Monday, January 9, 2017

The truth about Obamacare

The Affordable Care Act, a.k.a. Obamacare, has been in the headlines a lot lately.  Republicans intend to repeal it once Trump takes office, and the only thing that remains to be seen is how quickly it'll happen.

This, of course, scares the hell out of me.  Obamacare is responsible for me being able to get health insurance at all.  I should address why this is sometime, and why I support the ACA with every fiber of my being, just in case some of you have forgotten what health insurance was like before the ACA was passed.  But not right now, as this particular post is about fact checking the claims about Obamacare.
The first and most important claim to debunk, in my opinion, is that the ACA has caused prices to rise.  Not true in the slightest.
Most Americans under age 65 still get health insurance through an employer, although the percentage has been slowly dropping. The cost of employer-provided coverage has gone up since passage of the ACA. But the annual price hikes were considerably larger in the decade before the law was passed. Some of the savings from slower premium growth have been offset by higher deductibles.
I cannot even emphasize how important it is to know the truth here.  Prices were going up faster before the ACA was passed.  This needs to be more common knowledge!  People are being hugely misled by Republicans.
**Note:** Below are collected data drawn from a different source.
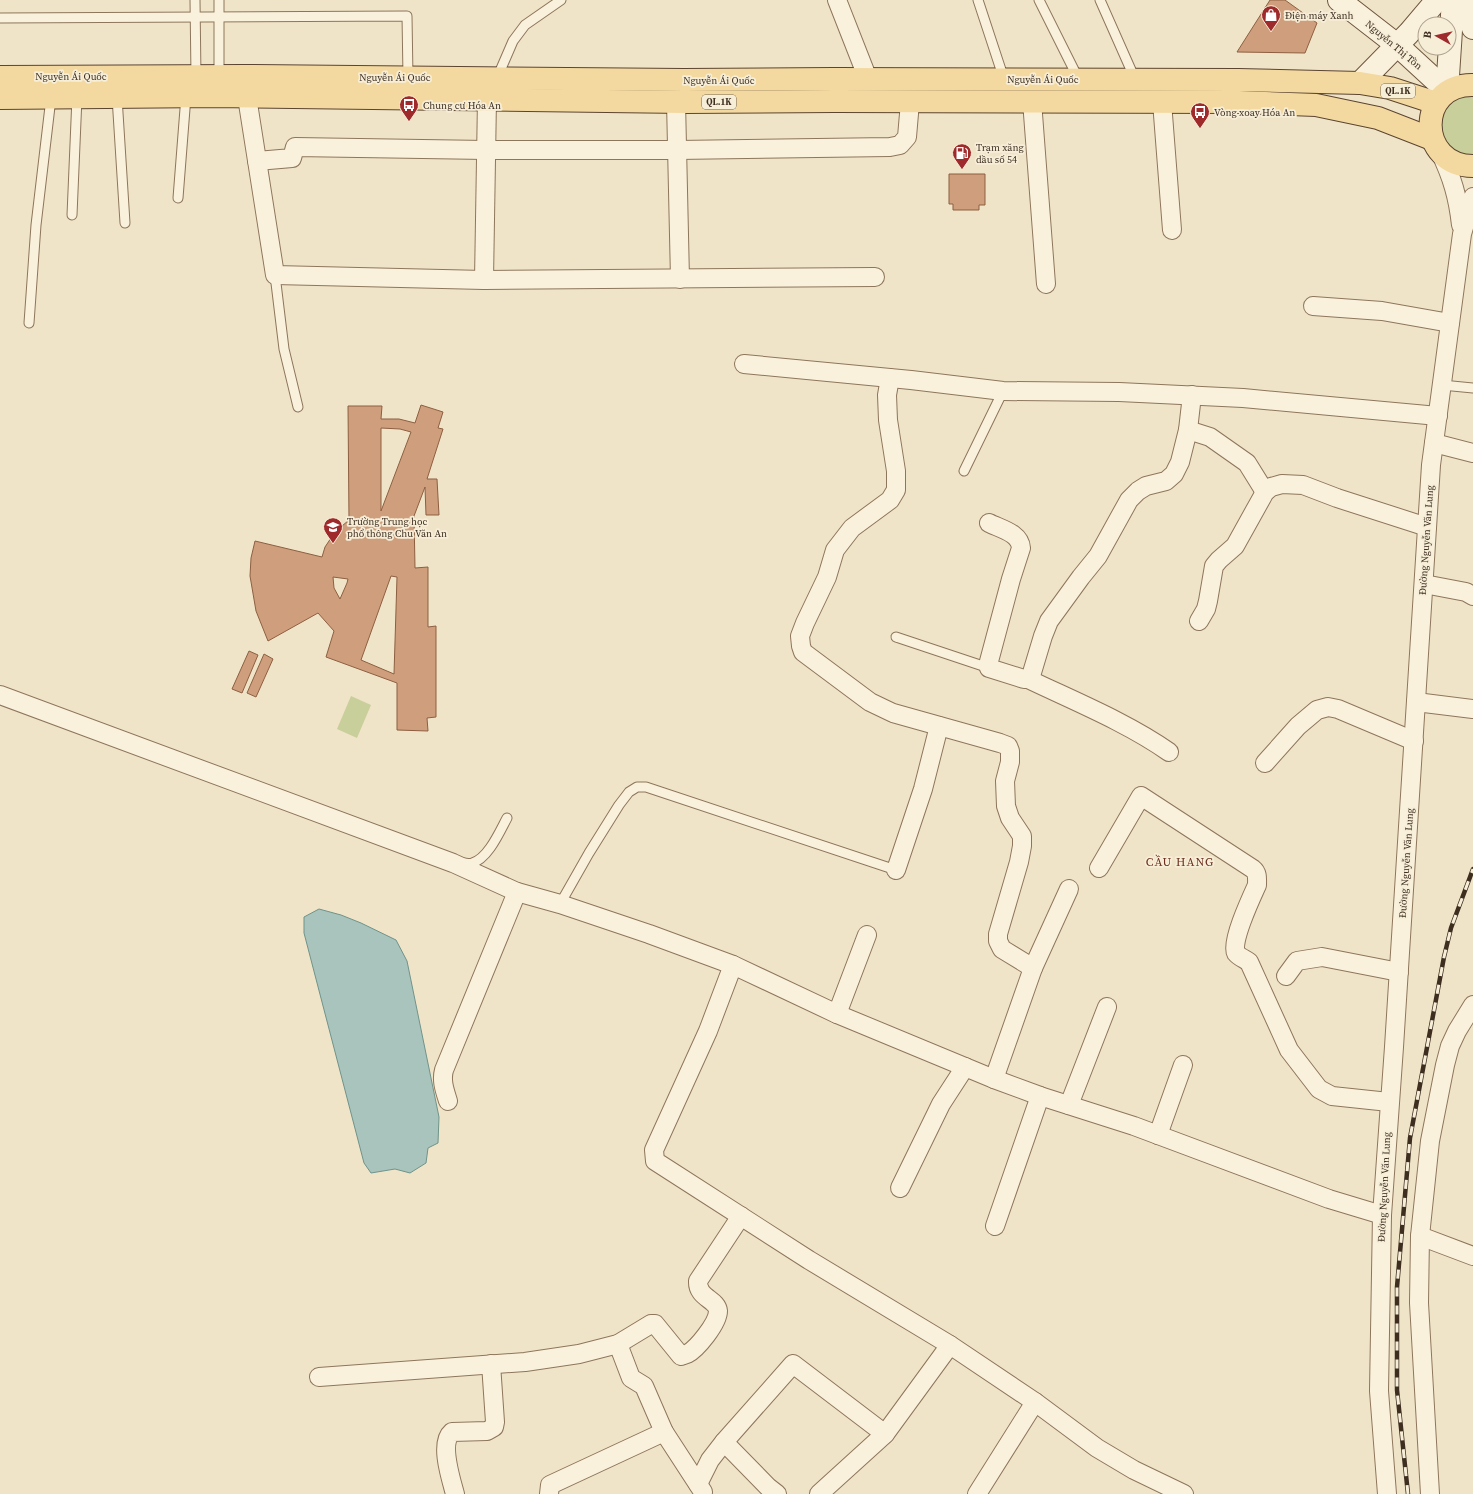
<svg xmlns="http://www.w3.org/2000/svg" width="1473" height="1494" font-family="'Source Serif 4',serif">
	<rect width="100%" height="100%" fill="#f0e4c8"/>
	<g fill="#c9cf9b">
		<path d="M 1473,93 L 1473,156 L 1457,154 L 1443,140 L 1440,119 L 1450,101 Z"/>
		<path d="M 351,696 L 371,705 L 357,738 L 337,729 Z"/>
	</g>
	<path fill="#a9c4bc" stroke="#6f938a" d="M 319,909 L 341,915 L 361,923 L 396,940 L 407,961 L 439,1117 L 438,1143 L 428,1148 L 426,1163 L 410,1173 L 395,1169 L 371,1173 L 364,1163 L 304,933 L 304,917 Z"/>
	<g fill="#cf9f7d" stroke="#8d5f41" fill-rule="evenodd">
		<path d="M 1270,0 L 1285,0 L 1317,23 L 1305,53 L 1237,52 Z"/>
		<path d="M 949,174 L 985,174 L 985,205 L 979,205 L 979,210 L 953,210 L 953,204 L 949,204 Z"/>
		<path d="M 421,405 L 443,412 L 438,428 L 443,429 L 427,479 L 437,479 L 439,515 L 426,515 L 425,487 L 414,516 L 415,568 L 428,567 L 428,627 L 436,626 L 436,717 L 427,718 L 428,731 L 397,730 L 397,683 L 326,657 L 334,631 L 318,613 L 268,641 L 256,611 L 250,576 L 251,558 L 255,541 L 322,557 L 325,547 L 335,532 L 349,520 L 348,406 L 382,406 L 381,419 L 399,419 L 415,423 ZM 381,428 L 400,429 L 411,432 L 381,511 ZM 391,576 L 397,577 L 394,674 L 361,660 ZM 333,577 L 348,579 L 347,583 L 340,599 L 334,588 Z"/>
		<path d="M 249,651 L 258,655 L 242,693 L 232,689 Z"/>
		<path d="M 264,654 L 273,659 L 256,697 L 247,693 Z"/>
	</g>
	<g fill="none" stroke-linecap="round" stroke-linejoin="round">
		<defs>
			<g id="lane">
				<path d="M 195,0 L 196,76"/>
				<path d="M 978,0 L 1004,79"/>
				<path d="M 1039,0 L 1078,78"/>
				<path d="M 1100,0 L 1135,79"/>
				<path d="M 0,18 L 407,16 L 408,77"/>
				<path d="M 219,76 L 219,0"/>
				<path d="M 497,78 L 513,41 L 525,25 L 561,0"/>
				<path d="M 117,97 L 125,223"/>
				<path d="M 178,198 L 186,96"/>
				<path d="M 72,215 L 77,97"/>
				<path d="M 275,275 L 284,349 L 298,407"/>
				<path d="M 29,323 L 36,225 L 51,98"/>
				<path d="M 1442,385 L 1473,388"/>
				<path d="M 964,471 L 1003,391"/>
				<path d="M 896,637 L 989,668"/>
				<path d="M 463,863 C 466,863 470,864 472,863 C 488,859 500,831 507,818"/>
				<path d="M 560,904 L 589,853 L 619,805 L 629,792 L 637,787 L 646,787 L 896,870"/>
			</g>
			<g id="street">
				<path d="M 837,0 L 868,79"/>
				<path d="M 247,97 L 275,275 L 484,280 L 875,277"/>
				<path d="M 1032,101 L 1046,284"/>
				<path d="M 676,102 L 680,279"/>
				<path d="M 1162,102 L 1172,230"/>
				<path d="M 1440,152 C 1452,177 1458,197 1461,225"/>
				<path d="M 257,161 L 292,158 L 295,147 L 486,150 L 677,150 L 890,147 L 900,145 L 907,137 L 910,102"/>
				<path d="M 484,280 L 487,99"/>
				<path d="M 1313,306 L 1382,311 L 1450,323"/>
				<path d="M 744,364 L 911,380 L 1003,391 L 1119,392 L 1243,398 L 1438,416"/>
				<path d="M 890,378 L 887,395 L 888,420 L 896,471 L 896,490 L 890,500 L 852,528 L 835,550 L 827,577 L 805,623 L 800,636 L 801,646 L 803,652 L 811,658 L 870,702 L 893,713 L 1000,743 L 1008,746 L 1010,751 L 1010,762 L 1005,781 L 1006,806 L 1010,818 L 1022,836 L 1022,846 L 1019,862 L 998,934 L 998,941 L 1002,949 L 1033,968 L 994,1079"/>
				<path d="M 1188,430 L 1210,437 L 1247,463 L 1265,492"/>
				<path d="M 1434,443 L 1473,453"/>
				<path d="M 989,523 C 1001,529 1020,533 1021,548 L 1011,579 L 988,665 L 989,668 L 1024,679 L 1028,679 L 1031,676 L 1043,636 L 1049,621 L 1081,577 L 1098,556 L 1129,500 L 1138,491 L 1146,486 L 1166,481 L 1174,474 L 1180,462 L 1188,430 L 1192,395"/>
				<path d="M 1424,584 L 1466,592 L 1473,596"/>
				<path d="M 1199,621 L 1206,609 L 1208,601 L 1214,566 L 1219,560 L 1235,546 L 1265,492 L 1271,487 L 1282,484 L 1303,485 L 1337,498 L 1427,527"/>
				<path d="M 1028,679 C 1074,701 1128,723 1169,752"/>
				<path d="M 0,695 L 453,863 L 517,892 L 560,904 L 649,934 L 733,965 L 837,1014 L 994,1079 L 1040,1096 L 1134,1126 L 1329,1199 L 1382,1215"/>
				<path d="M 1416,702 L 1473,709"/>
				<path d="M 1265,763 L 1298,726 L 1317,710 L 1328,707 L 1338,709 L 1414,741"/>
				<path d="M 1099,868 L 1141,796 L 1253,869 C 1258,873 1257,879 1257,885 C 1252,896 1230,943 1236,953 C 1239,957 1245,959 1249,962 L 1289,1050 L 1319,1089 L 1332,1096 L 1389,1102"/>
				<path d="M 896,870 L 923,789 L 939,726"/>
				<path d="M 733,965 L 708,1031 L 654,1150 L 655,1161 L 809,1260 L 950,1345 L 1035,1402 L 1097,1448 L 1134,1470 L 1184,1494"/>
				<path d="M 1033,968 L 1069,889"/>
				<path d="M 1286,976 L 1297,961 L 1322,957 L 1399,972"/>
				<path d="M 1473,1005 L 1457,1031 L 1450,1046 L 1445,1065 L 1430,1141 L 1420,1236 L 1473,1256"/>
				<path d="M 837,1014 L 867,935"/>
				<path d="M 448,1101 C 445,1091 441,1081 444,1070 L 517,892"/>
				<path d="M 1069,1105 L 1107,1007"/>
				<path d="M 1158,1135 L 1183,1065"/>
				<path d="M 900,1188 L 941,1104 L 965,1067"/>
				<path d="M 995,1226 L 1040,1096"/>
				<path d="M 1420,1236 L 1419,1303 L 1430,1494"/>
				<path d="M 618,1344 L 631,1378 L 644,1386 L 664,1432 L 703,1492"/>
				<path d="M 319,1377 L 525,1362 L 579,1354 L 618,1344 L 651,1324 L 655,1324 L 681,1356 C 683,1355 686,1355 687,1354 C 697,1349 718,1323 718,1311 C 717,1299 697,1298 698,1281 L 741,1216"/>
				<path d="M 724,1442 L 768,1487 L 777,1494"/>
				<path d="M 698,1484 L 710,1460 L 724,1442 L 793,1364 L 885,1434"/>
				<path d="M 455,1494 C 451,1479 439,1443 452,1432 L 487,1431 L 494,1427 L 495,1422 L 491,1364"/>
				<path d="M 549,1494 L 550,1485 L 664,1432"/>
				<path d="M 819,1494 L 885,1434 L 950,1345"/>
				<path d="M 977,1494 L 1035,1402"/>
				<path d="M 1387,1494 L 1379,1391 L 1382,1215 L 1394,1047 L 1431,465 L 1462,234 L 1473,197"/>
			</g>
			<g id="secondary">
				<path d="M 1339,0 L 1397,45 L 1447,91"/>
				<path d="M 1463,0 L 1473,28"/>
				<path d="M 1360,83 L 1409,33 L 1437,0"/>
				<path d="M 1447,91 L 1453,0"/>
			</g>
			<g id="primary">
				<path d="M 0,77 L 243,76 L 684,80 L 834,79 L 1238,80 L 1360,83 L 1390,88 L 1436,103"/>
				<path d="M 1473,85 C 1416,84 1417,166 1473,166"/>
				<path d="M 0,98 L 211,96 L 685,102 L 835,101 L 1239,102 L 1316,105 L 1378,118 L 1432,139"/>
			</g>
		</defs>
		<use href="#lane" stroke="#8d765c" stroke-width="11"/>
		<use href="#street" stroke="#8d765c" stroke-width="20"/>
		<use href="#secondary" stroke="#6f573f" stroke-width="24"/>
		<use href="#primary" stroke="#5b4430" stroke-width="24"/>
		<use href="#lane" stroke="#faf1dc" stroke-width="9"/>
		<use href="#street" stroke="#faf1dc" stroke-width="18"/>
		<use href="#secondary" stroke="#faf1dc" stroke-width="22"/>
		<use href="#primary" stroke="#f3d9a0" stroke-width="22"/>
		<defs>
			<path id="rail" d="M 1408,1494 L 1397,1390 L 1397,1287 L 1410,1138 L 1444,957 L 1451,928 L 1473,869"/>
		</defs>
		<use href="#rail" stroke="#3d2e20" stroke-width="4.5"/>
		<use href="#rail" stroke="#f7eed8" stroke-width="3" stroke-dasharray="9" stroke-linecap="butt"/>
	</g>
	<defs>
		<symbol id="shop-pin" viewBox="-11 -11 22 30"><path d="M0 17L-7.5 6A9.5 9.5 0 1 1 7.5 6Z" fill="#9e2a2b" stroke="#f7eed8"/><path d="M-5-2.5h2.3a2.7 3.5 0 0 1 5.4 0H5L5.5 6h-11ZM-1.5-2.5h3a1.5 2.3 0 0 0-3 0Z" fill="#fff"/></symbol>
		<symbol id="bus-pin" viewBox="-11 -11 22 30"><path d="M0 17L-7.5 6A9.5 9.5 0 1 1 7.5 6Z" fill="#9e2a2b" stroke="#f7eed8"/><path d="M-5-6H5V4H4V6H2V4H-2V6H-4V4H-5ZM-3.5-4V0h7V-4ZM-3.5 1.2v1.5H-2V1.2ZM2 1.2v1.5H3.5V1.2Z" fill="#fff"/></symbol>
		<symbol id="fuel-pin" viewBox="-11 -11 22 30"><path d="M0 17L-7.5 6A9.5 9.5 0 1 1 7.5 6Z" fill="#9e2a2b" stroke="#f7eed8"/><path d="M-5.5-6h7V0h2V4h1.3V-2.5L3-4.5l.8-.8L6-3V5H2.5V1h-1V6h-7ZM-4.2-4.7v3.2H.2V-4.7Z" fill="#fff"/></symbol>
		<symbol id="school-pin" viewBox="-11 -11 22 30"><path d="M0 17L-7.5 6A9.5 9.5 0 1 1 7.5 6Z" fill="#9e2a2b" stroke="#f7eed8"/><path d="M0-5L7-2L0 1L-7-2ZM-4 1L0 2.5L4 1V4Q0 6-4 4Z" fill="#fff"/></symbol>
	</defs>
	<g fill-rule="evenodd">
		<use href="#shop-pin" x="1260" y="4" width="22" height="30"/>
		<use href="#bus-pin" x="398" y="94" width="22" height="30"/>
		<use href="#bus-pin" x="1189" y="101" width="22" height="30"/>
		<use href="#fuel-pin" x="951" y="142" width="22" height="30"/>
		<use href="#school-pin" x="322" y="516" width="22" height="30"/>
	</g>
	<g text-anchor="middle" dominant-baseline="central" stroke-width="3.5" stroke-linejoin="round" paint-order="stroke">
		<g fill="#f7eed8" stroke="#756857" stroke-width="1">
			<rect x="1381" y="84" width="34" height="14" rx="3"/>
			<rect x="702" y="95" width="34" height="14" rx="3"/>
		</g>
		<g font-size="9" font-weight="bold" fill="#3d2e20">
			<text x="1398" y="91">QL.1K</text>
			<text x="719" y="102">QL.1K</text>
		</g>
		<g font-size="10" fill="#3d2e20" stroke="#f7eed8" text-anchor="start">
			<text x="1285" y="15">Điện máy Xanh</text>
			<text x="423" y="105">Chung cư Hóa An</text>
			<text x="1214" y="112">Vòng xoay Hóa An</text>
			<text x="976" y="147">Trạm xăng<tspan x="976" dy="12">dầu số 54</tspan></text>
			<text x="347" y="521">Trường Trung học<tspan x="347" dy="12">phổ thông Chu Văn An</tspan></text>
		</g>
		<g font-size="10" fill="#3d2e20" stroke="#f7eed8">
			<text transform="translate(1394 45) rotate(40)">Nguyễn Thị Tồn</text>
			<text x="71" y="76">Nguyễn Ái Quốc</text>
			<text x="395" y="77">Nguyễn Ái Quốc</text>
			<text x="1043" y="79">Nguyễn Ái Quốc</text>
			<text x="719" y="80">Nguyễn Ái Quốc</text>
			<text transform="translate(1426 540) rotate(-86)">Đường Nguyễn Văn Lung</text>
			<text transform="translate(1406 863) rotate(-86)">Đường Nguyễn Văn Lung</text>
			<text transform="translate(1384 1187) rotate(-87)">Đường Nguyễn Văn Lung</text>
		</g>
		<g font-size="12" letter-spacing="1" fill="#6b2e1e" stroke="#f7eed8">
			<text x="1180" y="862">CẦU HANG</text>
		</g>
	</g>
	<g transform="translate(1437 36) rotate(278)"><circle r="19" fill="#f7eed8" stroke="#ada18e"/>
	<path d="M0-3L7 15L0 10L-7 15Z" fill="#9e2a2b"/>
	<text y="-6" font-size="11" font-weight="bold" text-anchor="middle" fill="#3d2e20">B</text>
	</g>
</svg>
But what about Democrats' claims that repealing the ACA will deprive millions of health care?  It may not always be true, but Democrats are telling you the truth here.
The Affordable Care Act has expanded health care coverage to some 20 million Americans through a combination of subsidized individual policies, expanded Medicaid, and allowing young adults to stay on their parents' plans. The uninsured rate has fallen to an all-time low of around 10 percent. Coverage would be higher still if 19 states had not refused to expand Medicaid.
And what'll happen to those 20 million Americans who weren't covered before the ACA, plus many more who have switched to the open market plans since the ACA went into effect?
Republicans have promised an orderly transition as they work toward a replacement for Obamacare, and it's possible the effective date for any repeal could be delayed for a number of years. Insurance companies, however, may be reluctant to participate once it's clear Obamacare's individual market is being phased out.
This is a huge concern for me.  The health insurance companies have already demonstrated that they are more than willing to turn tail at the first excuse they can muster.  I have absolutely no doubt that if Congress repeals the ACA without already having a replacement plan ready, insurance companies will drop out of the exchanges faster than you can say, "Fuck you, Congress."

I guess at least I won't have to worry about that uncertainty over the next couple years.  Even so, I'm worried about the future of my health care, and that of my fellow diabetics.